O glaucoma é assintomático. A perda visual só ocorre em fases mais avançadas, mas é importante ficar alerta, pois se o tratamento não for feito adequadamente a cegueira é irreversível. Ainda segundo a OMS, pelo menos 80% dos casos não tratados evoluem para a perda da visão. Alguns pacientes podem relatar dor de cabeça no momento em que a pressão ocular estiver mais alta. Roberto Galvão Filho explica que a prática de exercícios aeróbios é importante na prevenção da doença, mas alerta que o ato de prender a respiração durante a musculação (levantamento de pesos) aumenta a pressão do olho. Hábitos que aumentem a qualidade de vida sejam eles alimentares, de exercícios e emocionais ajudam contra o glaucoma. “É importante deixar claro que prender a respiração aumenta a pressão do olho em qualquer situação, não apenas na atividade esportiva. Exercício aeróbio, como natação, por exemplo, pode reduzir a pressão ocular. De um modo geral, atividade física regular é bom na prevenção e ajuda no controle da doença”, afirma. O diagnóstico precoce auxilia o tratamento. Muitas vezes as pessoas só percebem estas áreas cegas depois do nervo óptico já ter sofrido danos irreversíveis. “Quanto mais cedo for descoberto, mais sadio estará o nervo óptico. O glaucoma não tem cura, mas estaciona. Como o defeito na visão não desaparece, quanto menos defeito tiver quando estacionar, melhor”. Inicialmente o tratamento da doença é feito com colírios hipotensores, porém podem ser necessários tratamentos a laser e até cirurgias.
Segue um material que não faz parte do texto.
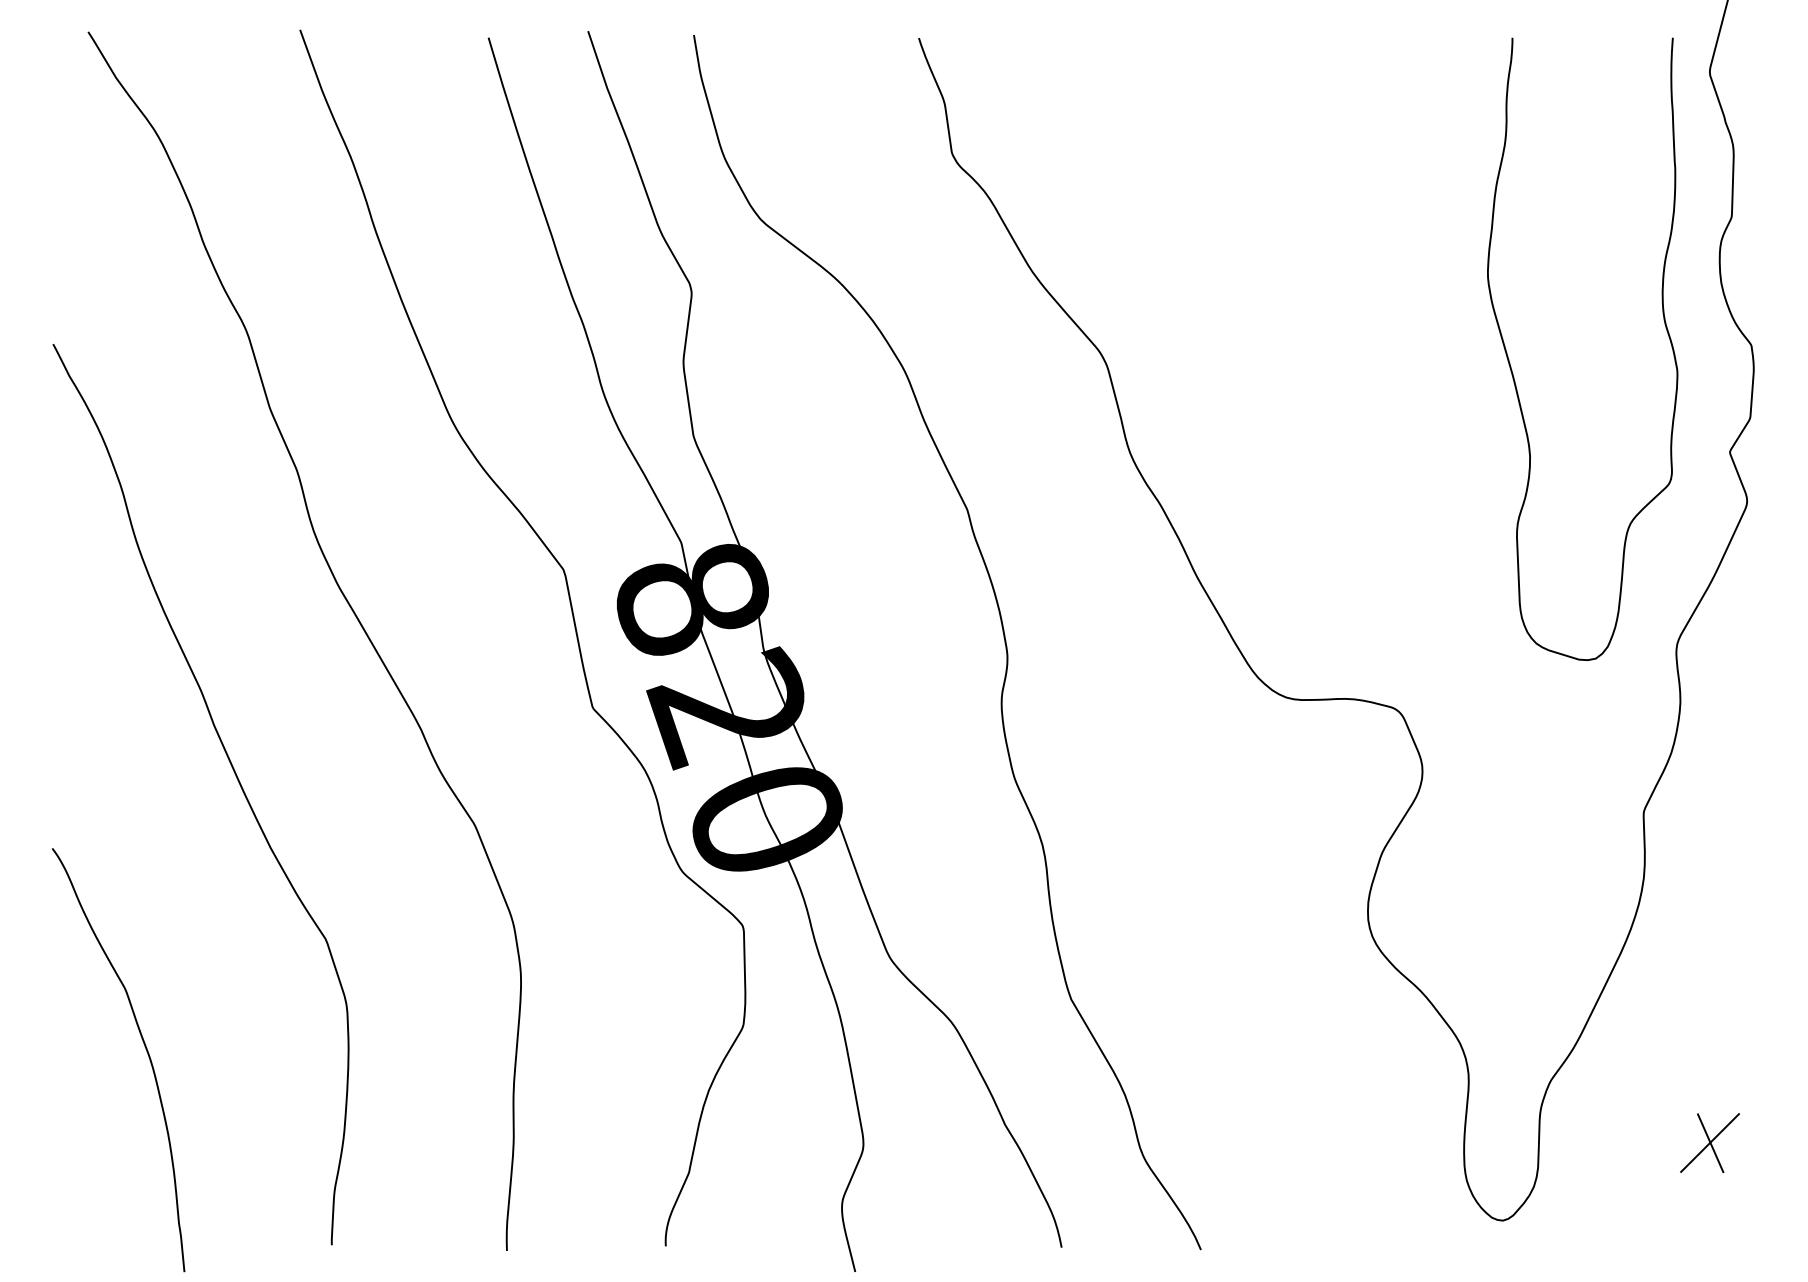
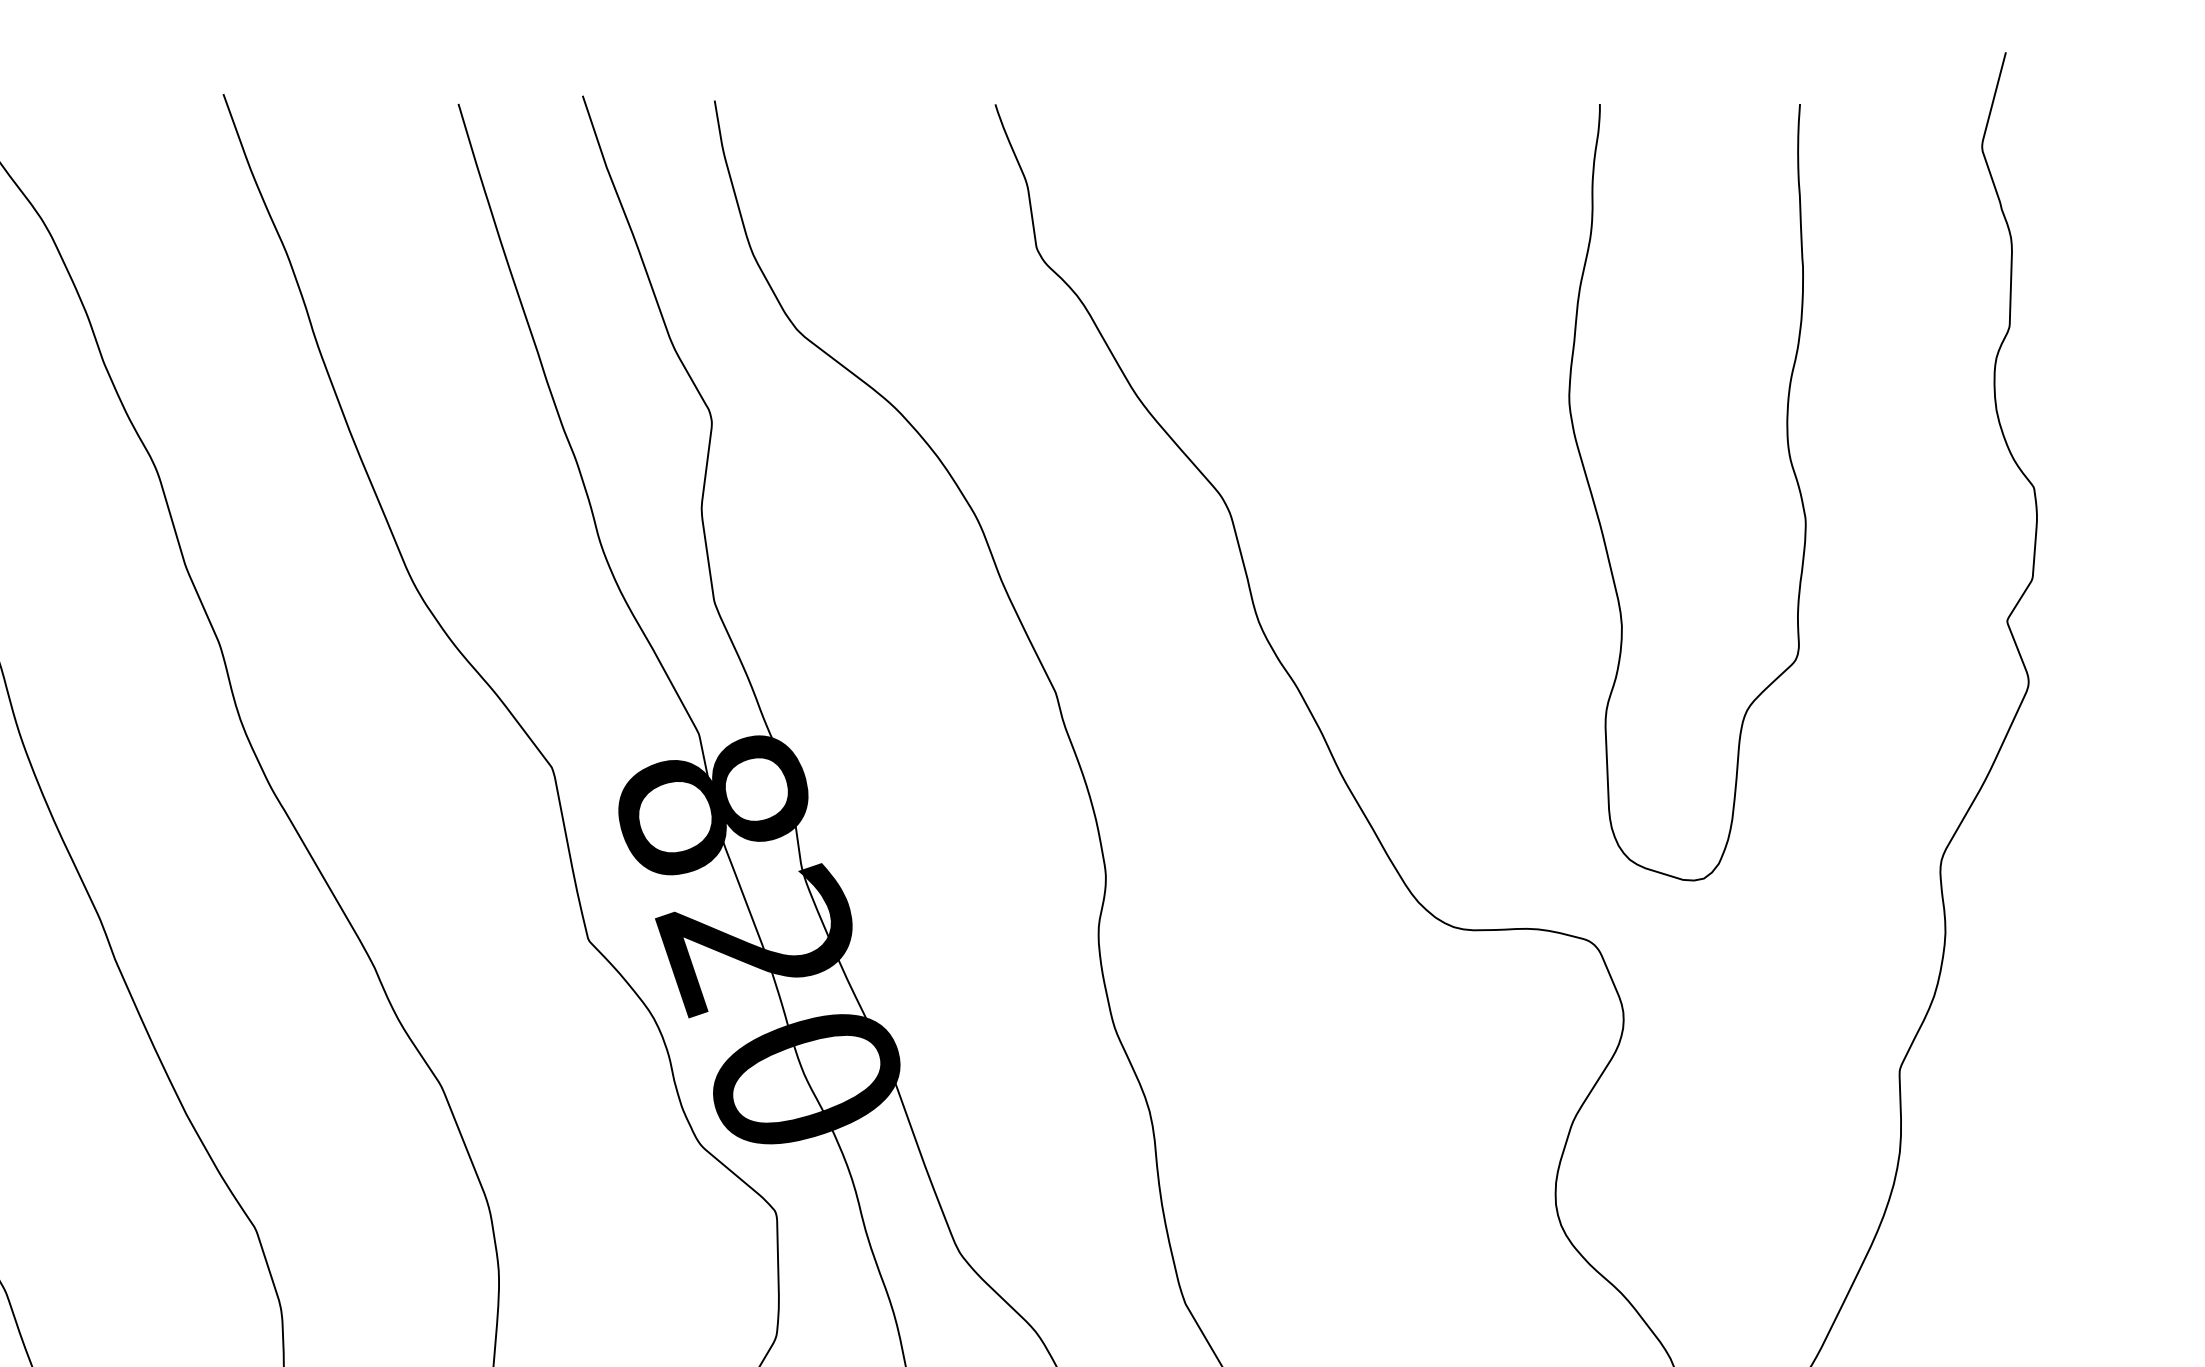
curve: (1511, 366) -> (1598, 514), moved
O oftalmologista destaca alguns fatores de risco que devem ser observados e levados em conta para estimular a ida ao médico, entre eles, casos de glaucoma na família, hipertensão arterial, diabetes e miopia. “Quem está nesse ‘grupo de risco’ deve ir ao oftalmologista uma vez ao ano. Devido ao fato do melhor acesso a informação sobre o glaucoma, as pessoas tem nos procurado mais cedo, mas ainda existem pessoas que adiam a visita ao médico e acabam tendo mais dificuldade no controle da doença. Nesse caso, o risco de ficar cego sobe muito”, finaliza.
Sendo assim. caro leitor, não perca tempo e cuide de sua saúde com mais cuidado e com acompanhamento frequente. E no caso de sua visão, olho aberto para a saúde dos seus olhos. Veja bem e marque seu check up.